**The task**: Take the data from its first line. Print each line exactly until the line containing "προπατόρων και επιγόνων. Aποτελεί" has been printed too.

[Saved entries]
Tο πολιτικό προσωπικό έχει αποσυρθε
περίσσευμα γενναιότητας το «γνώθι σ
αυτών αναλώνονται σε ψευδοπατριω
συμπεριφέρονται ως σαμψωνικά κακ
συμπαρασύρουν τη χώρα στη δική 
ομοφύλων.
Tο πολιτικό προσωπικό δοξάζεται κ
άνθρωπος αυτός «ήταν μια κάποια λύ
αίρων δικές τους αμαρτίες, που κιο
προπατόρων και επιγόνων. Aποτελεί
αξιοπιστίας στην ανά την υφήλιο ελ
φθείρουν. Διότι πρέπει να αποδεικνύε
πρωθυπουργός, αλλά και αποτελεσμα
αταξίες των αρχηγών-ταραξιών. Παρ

**Task result**:
Tο πολιτικό προσωπικό έχει αποσυρθε
περίσσευμα γενναιότητας το «γνώθι σ
αυτών αναλώνονται σε ψευδοπατριω
συμπεριφέρονται ως σαμψωνικά κακ
συμπαρασύρουν τη χώρα στη δική 
ομοφύλων.
Tο πολιτικό προσωπικό δοξάζεται κ
άνθρωπος αυτός «ήταν μια κάποια λύ
αίρων δικές τους αμαρτίες, που κιο
προπατόρων και επιγόνων. Aποτελεί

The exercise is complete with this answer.